(Collected data entries)
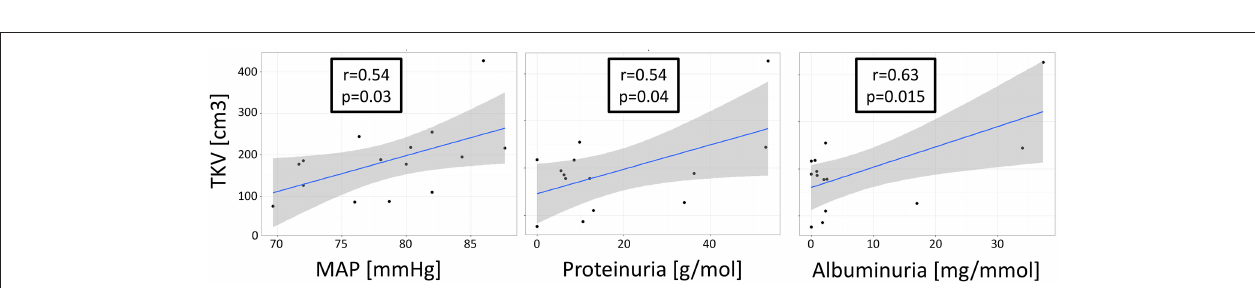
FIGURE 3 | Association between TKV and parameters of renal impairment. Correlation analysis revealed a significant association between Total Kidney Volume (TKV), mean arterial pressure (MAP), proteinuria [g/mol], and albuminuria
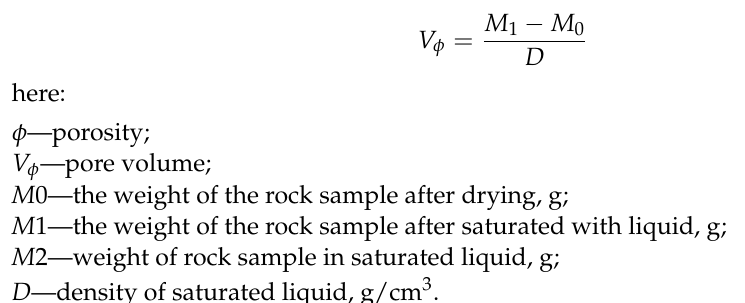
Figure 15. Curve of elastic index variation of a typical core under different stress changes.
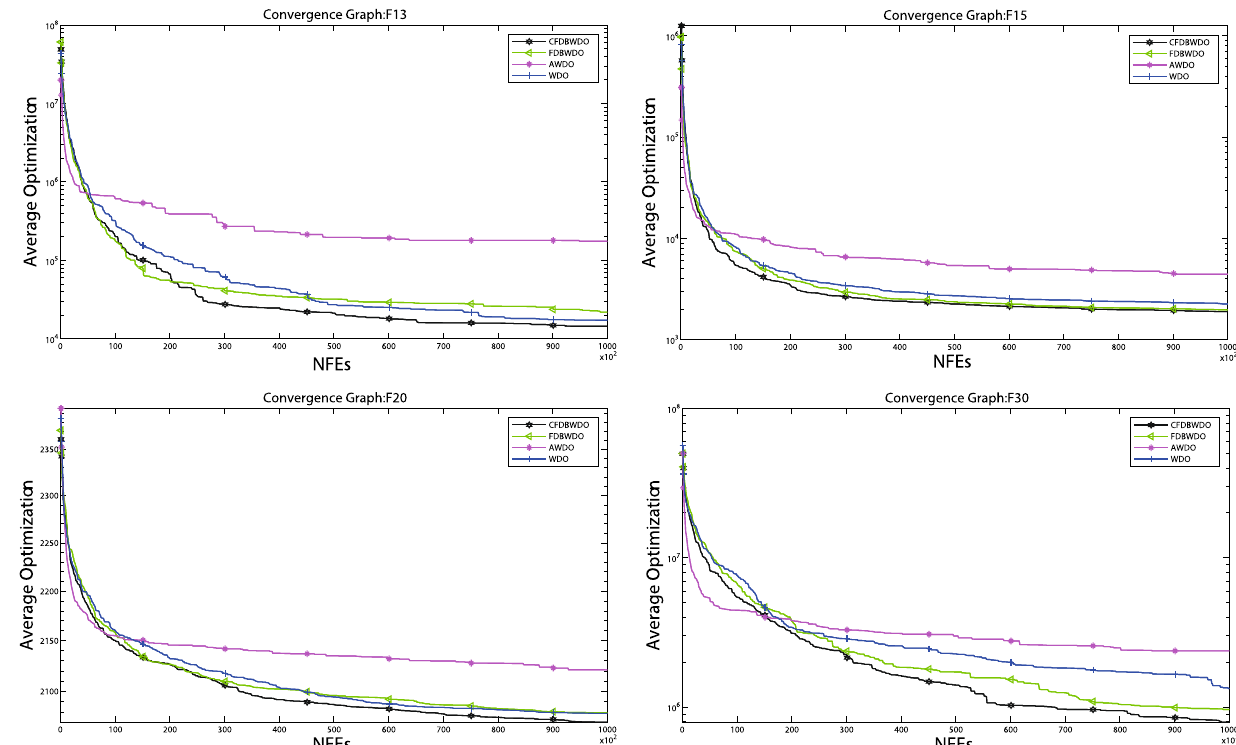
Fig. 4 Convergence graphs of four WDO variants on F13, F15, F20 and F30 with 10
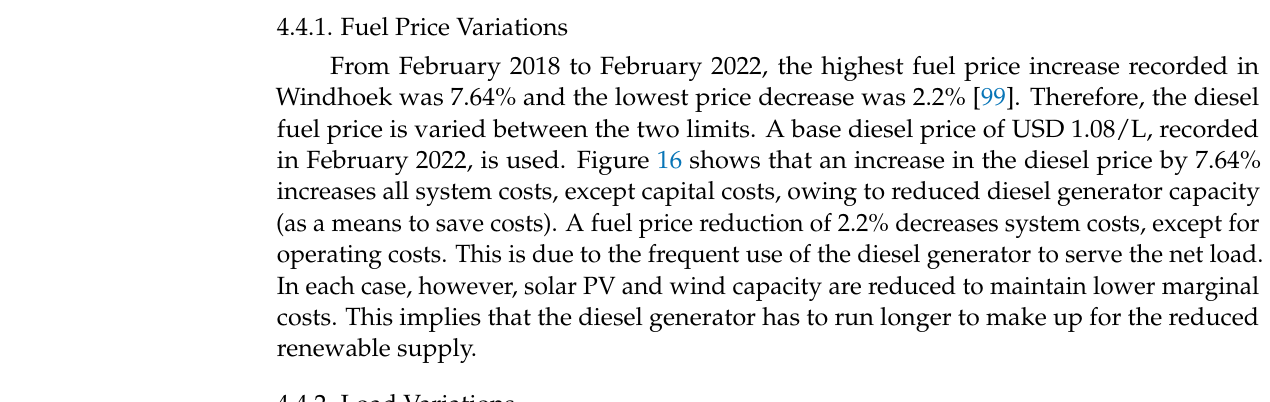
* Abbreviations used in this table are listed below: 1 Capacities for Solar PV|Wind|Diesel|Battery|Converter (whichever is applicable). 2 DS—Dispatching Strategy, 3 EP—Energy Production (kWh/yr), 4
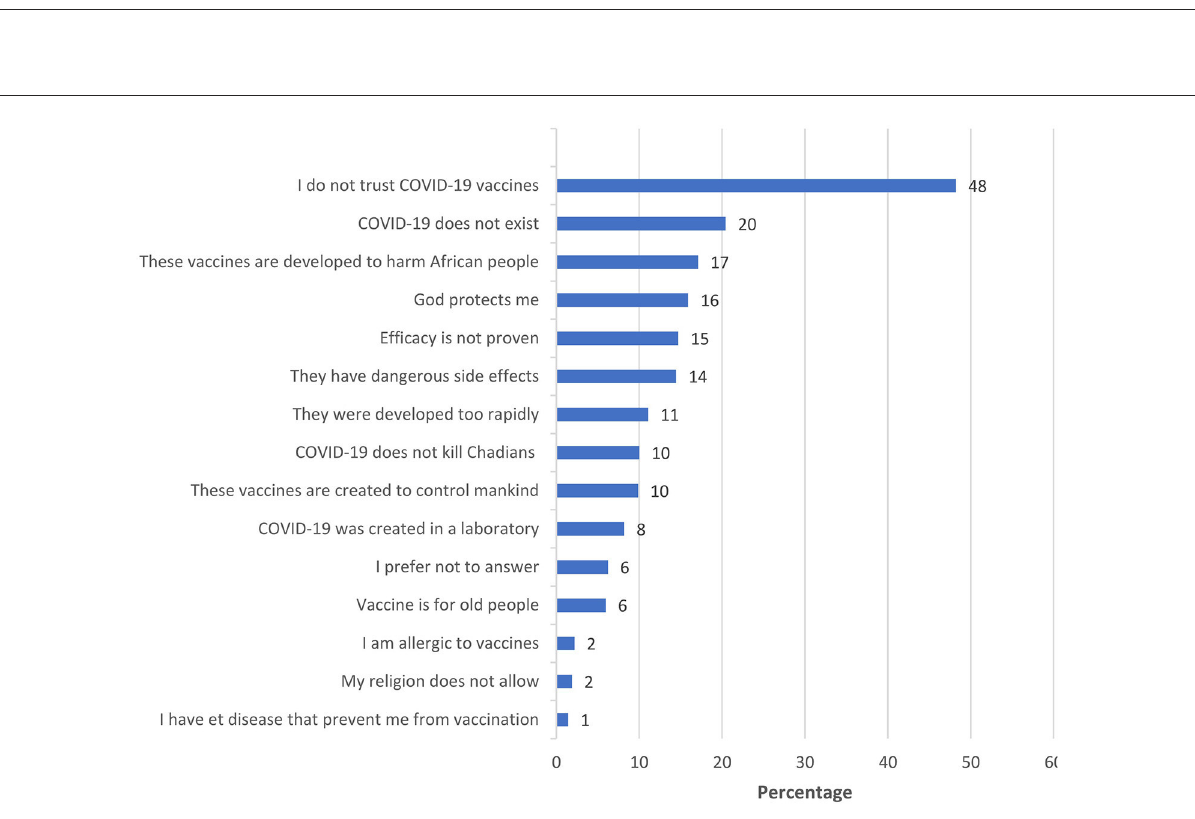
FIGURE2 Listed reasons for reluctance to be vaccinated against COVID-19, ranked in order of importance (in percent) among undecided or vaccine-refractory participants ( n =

» **What the exercise asks**: Could you write out, word for word, the lines from the one containing "Fig. 4 Convergence" through the last line of the records, leaving out the pictures?

» **Answer to the exercise**:
Fig. 4 Convergence graphs of four WDO variants on F13, F15, F20 and F30 with 10
* Abbreviations used in this table are listed below: 1 Capacities for Solar PV|Wind|Diesel|Battery|Converter (whichever is applicable). 2 DS—Dispatching Strategy, 3 EP—Energy Production (kWh/yr), 4
FIGURE2 Listed reasons for reluctance to be vaccinated against COVID-19, ranked in order of importance (in percent) among undecided or vaccine-refractory participants ( n =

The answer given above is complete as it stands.